Revealing the mechanism of solid-state electrochemical conversion reactions in strong alkaline solutions

Abstract

Solid-state conversion reactions are ubiquitous in various electrochemical systems such as metal-ion batteries, lead-acid batteries, electrochemical reduction of solid oxides, etc. However, a deep understanding of the reaction mechanism in the solid electrode remains challenging. In this paper, we systematically study the deoxidation of porous CuO in strong alkaline solution using three types of electrode configurations. The reduction rate of CuO depends on the cell voltage, temperature, reduction depth, and solubility of CuO, and the reduction follows a geometrical contraction model.

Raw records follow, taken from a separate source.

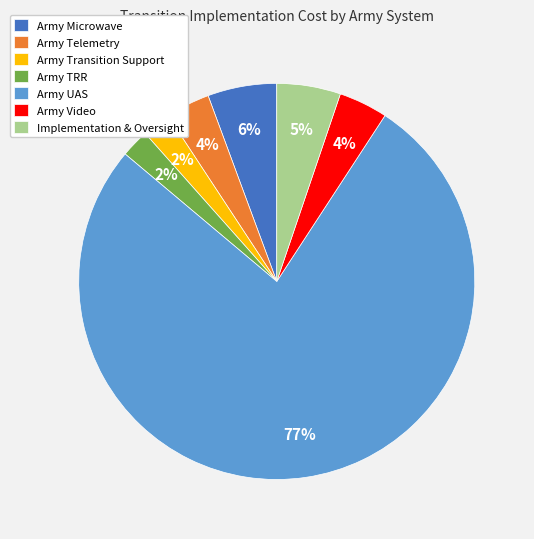

Is the sum of Army TRR and Army Microwave greater than half?

No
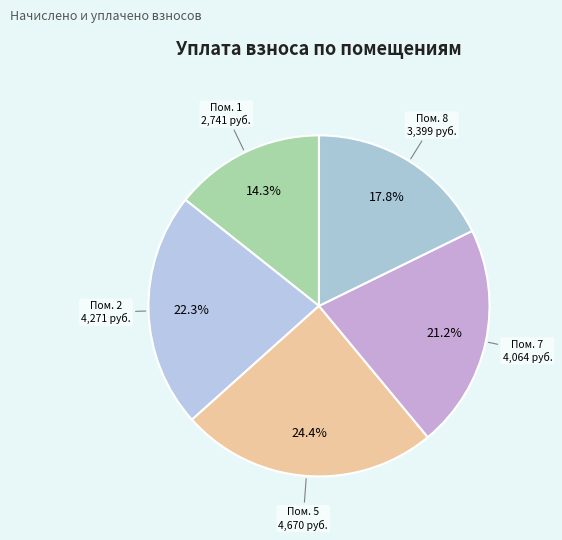

To the nearest percent, what is the average slice percentage?

20%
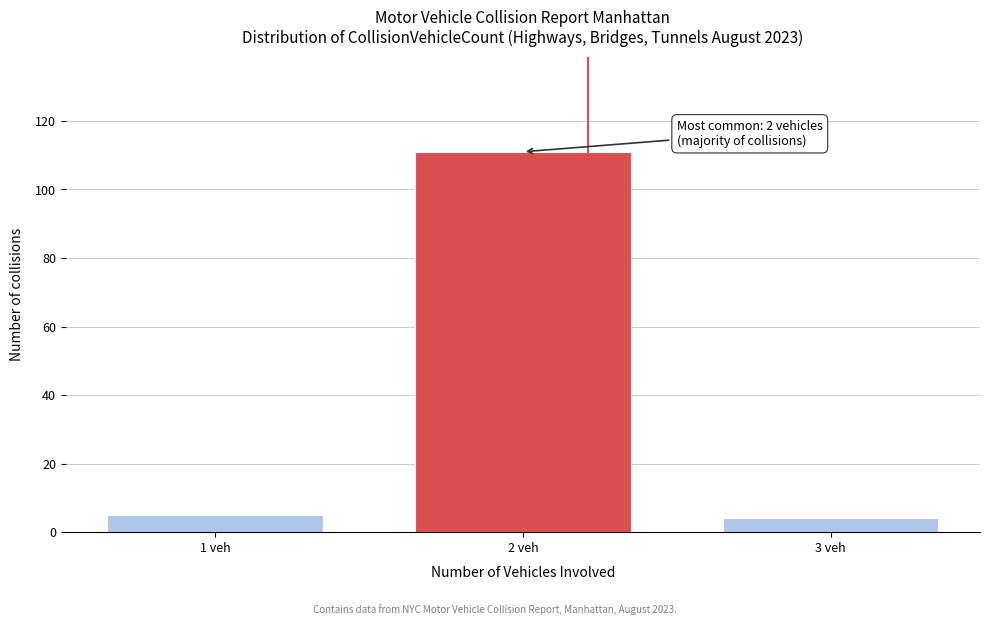

Reading right to left, list all the values displayed in this chart.

4	111	5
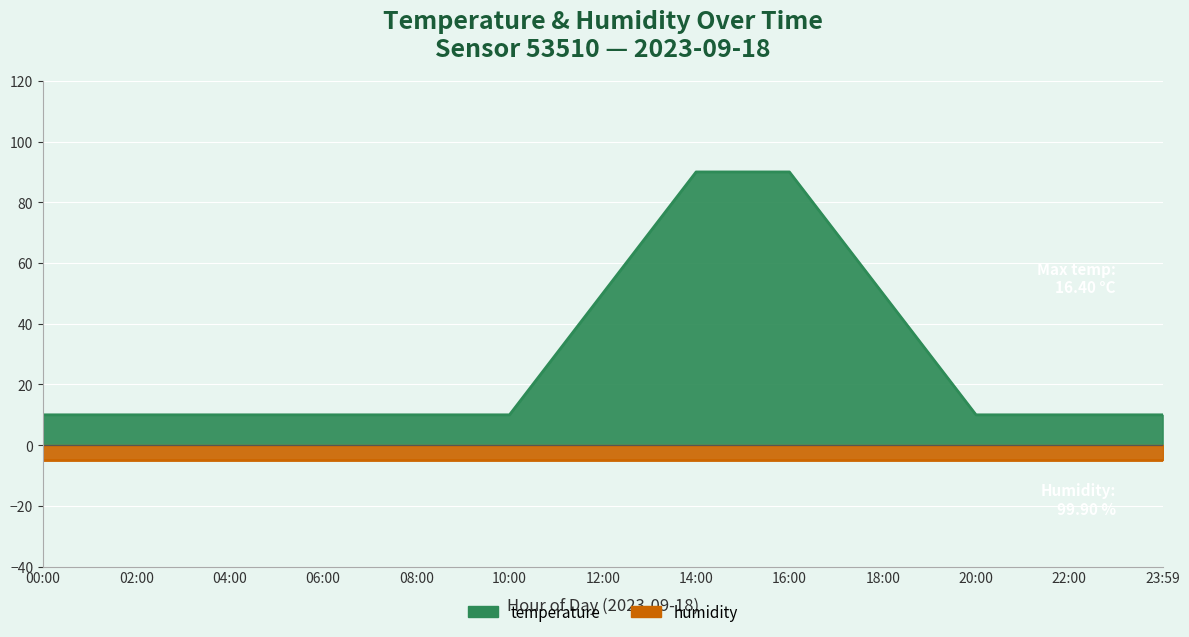

True or false: the data shows 6.6 at 04:00.

False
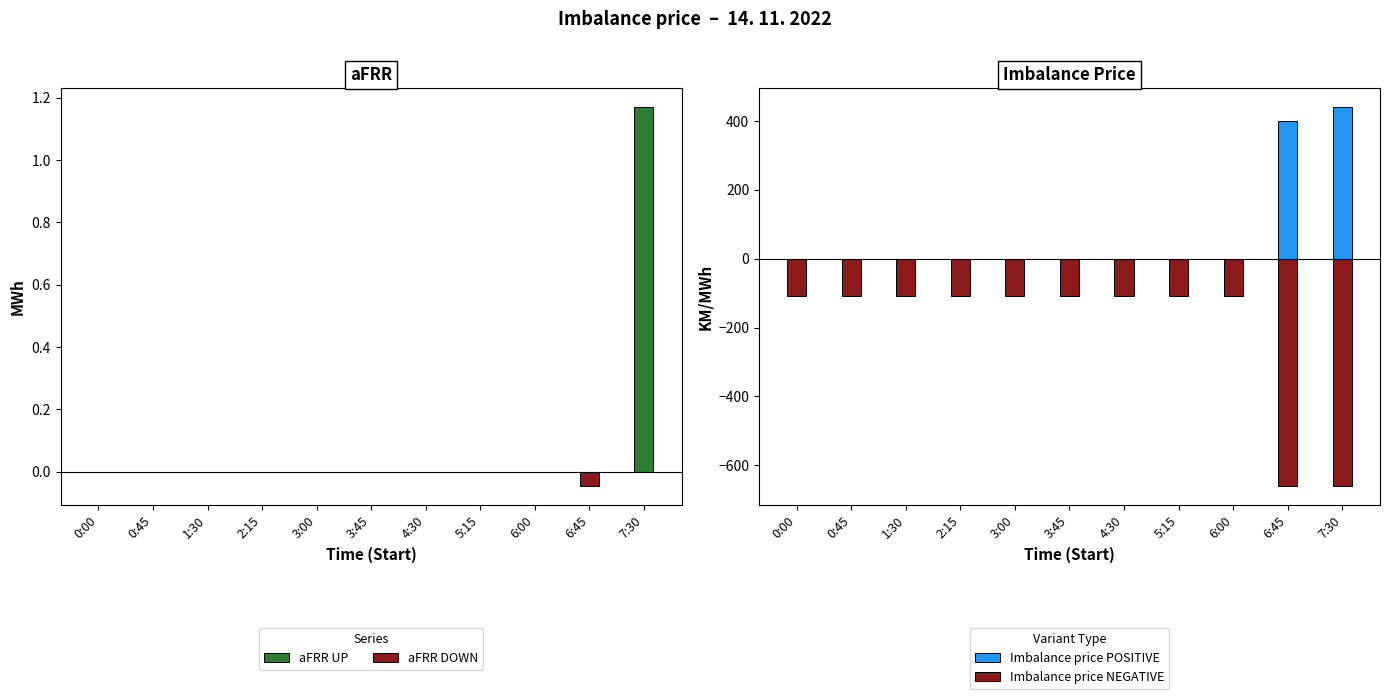

At which category does the chart reach its minimum across all series?

6:45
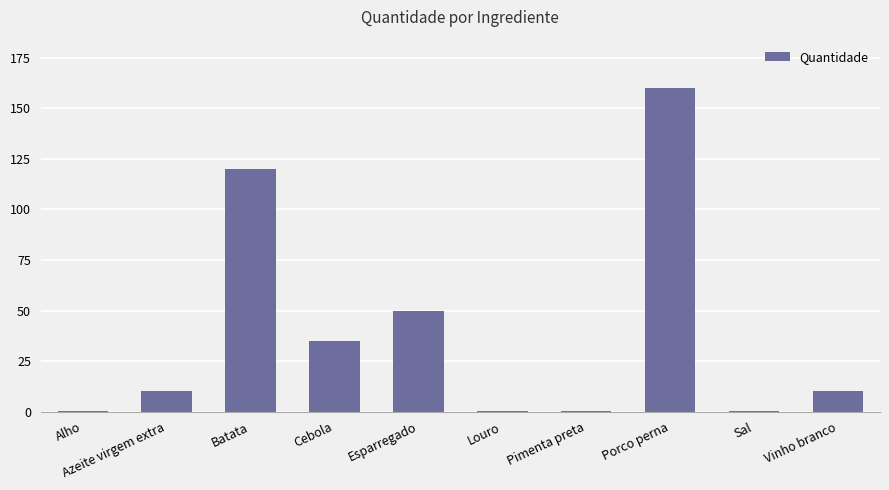

What is the sum of all values?

386.8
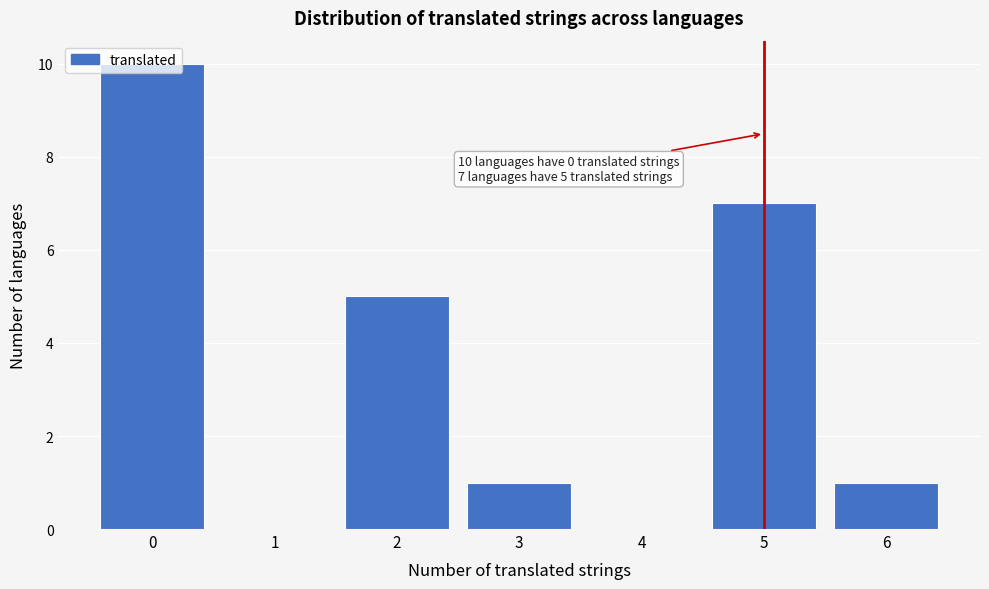

Which range on the x-axis has the tallest bar?

-0.5 to 0.5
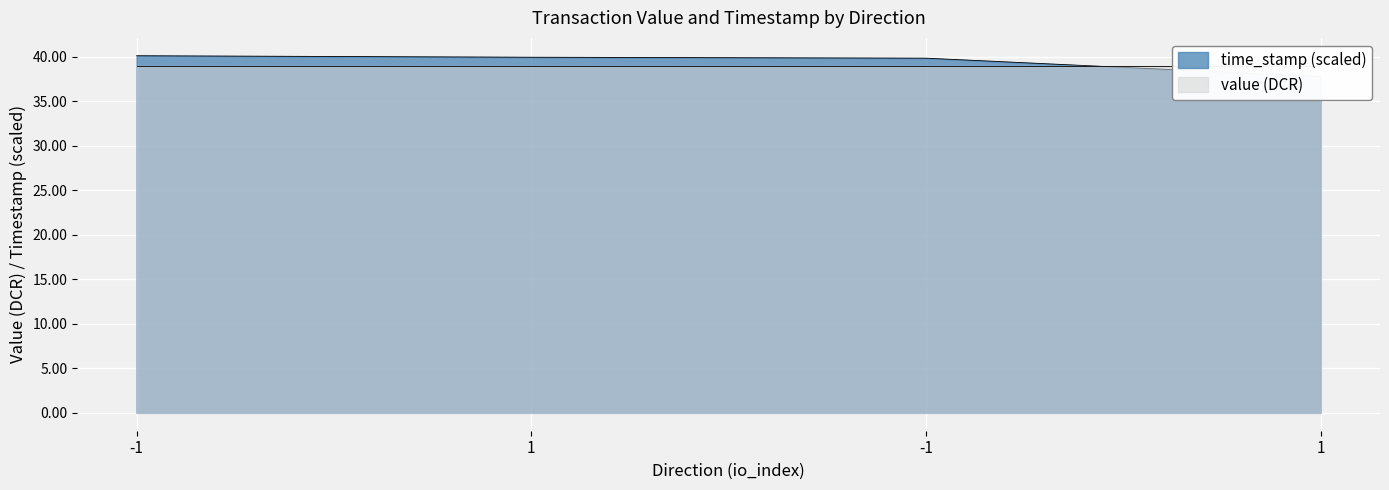

How many data points are less than 39?

1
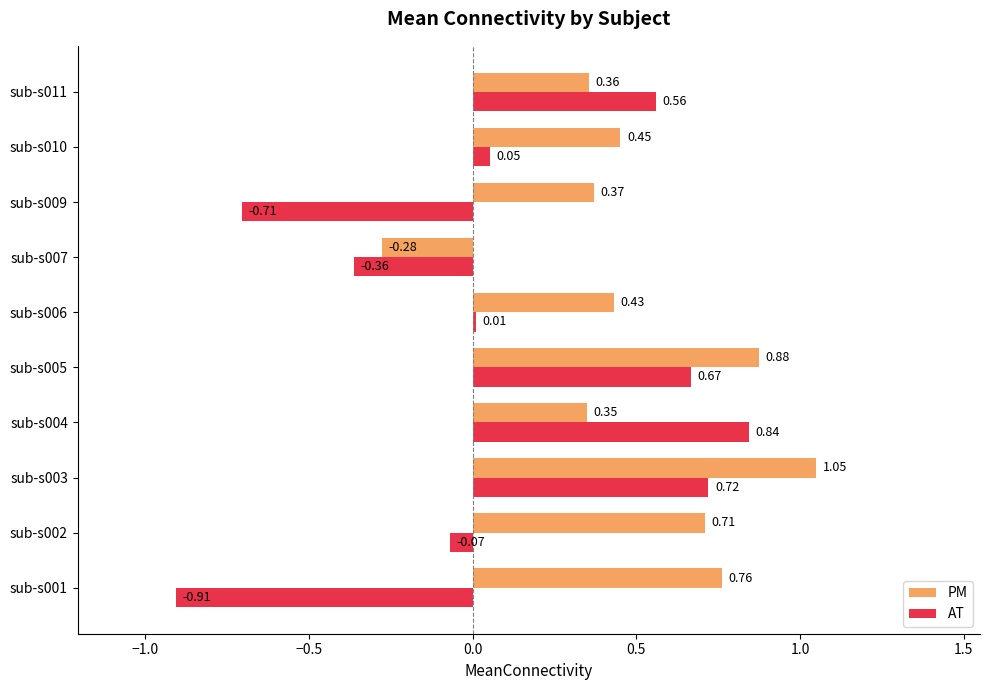

What is the difference between the maximum and minimum values in the PM series?

1.3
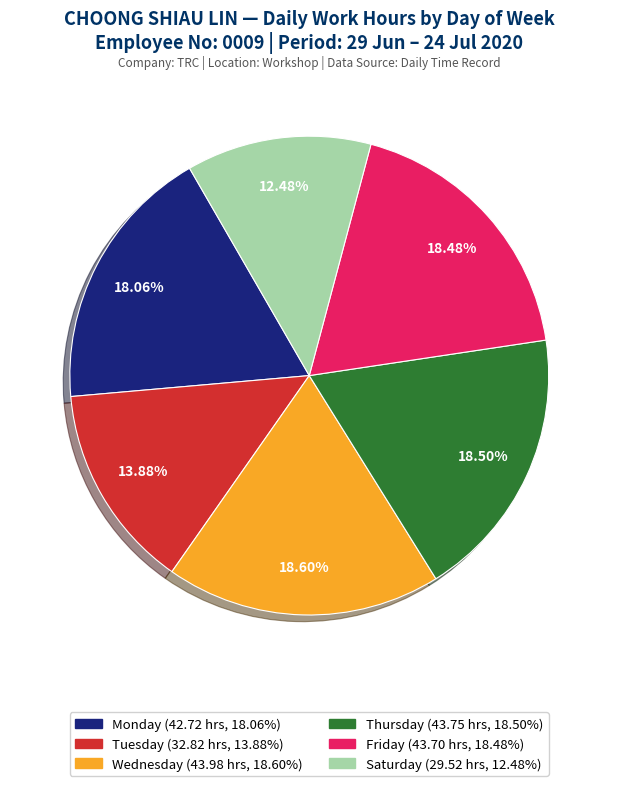

Does any single category account for the majority?

No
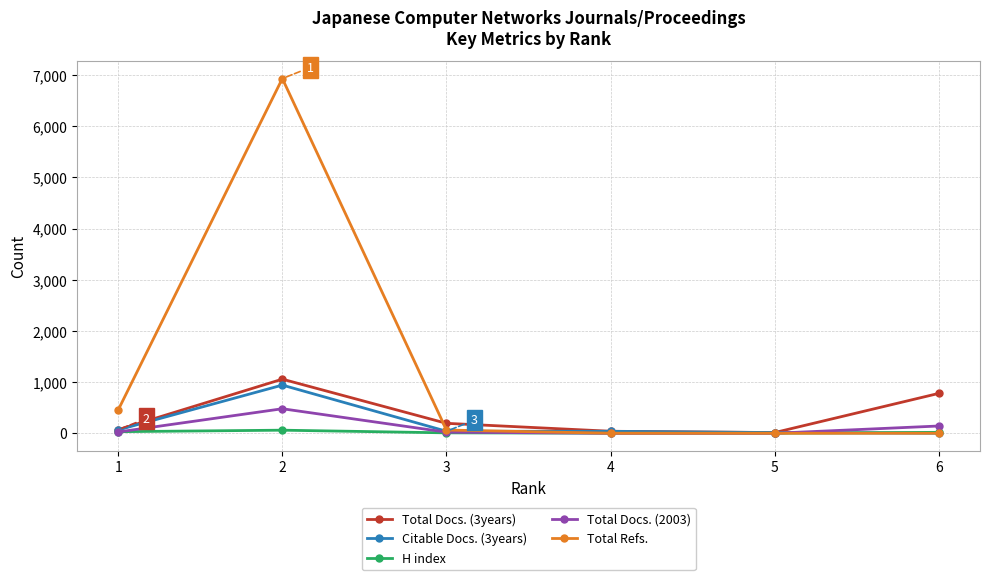

Is it true that Total Docs. (2003) equals 479 at 2?

True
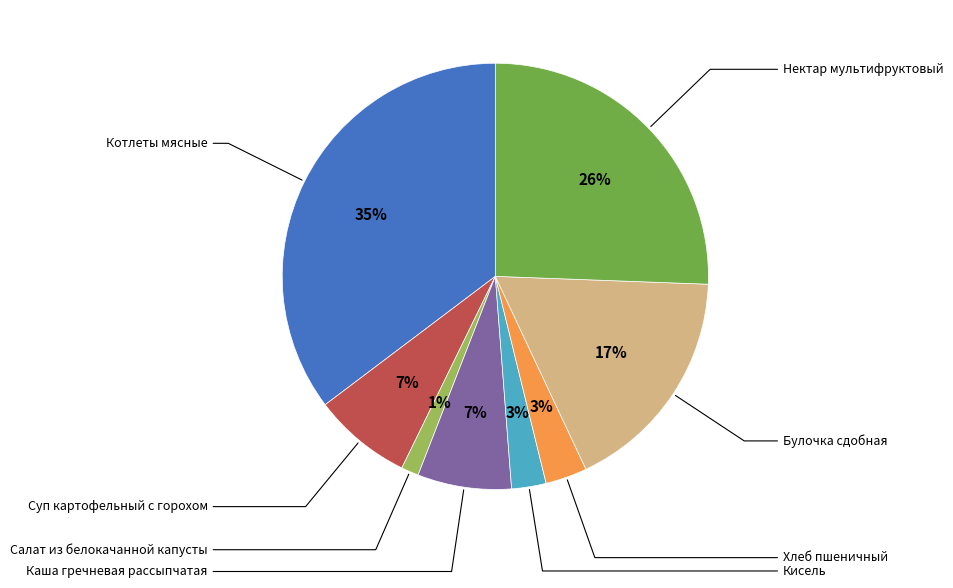

To the nearest percent, what is the difference between the largest and smallest slice percentages?

34%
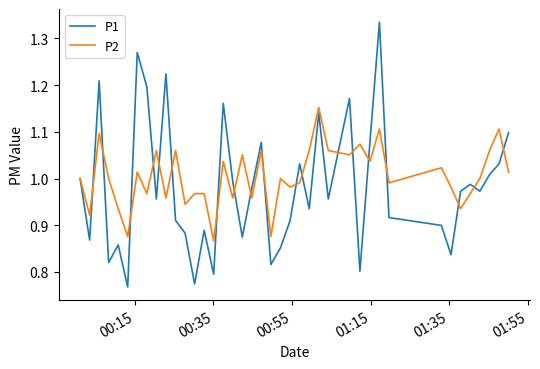

Which series has the widest spread of values?

P1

The diffusion coefficients (cm2 s−1) of O2− increase from 7.38 × 10−11 at 80 °C to 1.19 × 10−9 at 120 °C. In addition, the diffusion coefficients of O2− during the reduction of solid Bi2O3 and Sb2O3 are 3.00 × 10−10 and 1.22 × 10−9, respectively. Besides, a dissolution-deposition mechanism is proven to play a key role in controlling the reduction rate and morphologies of the electroactive species. Overall, this paper sheds light on deeply understanding various solid-state electrochemical reactions in terms of ion diffusion and the interplay of electrode materials and electrolytes.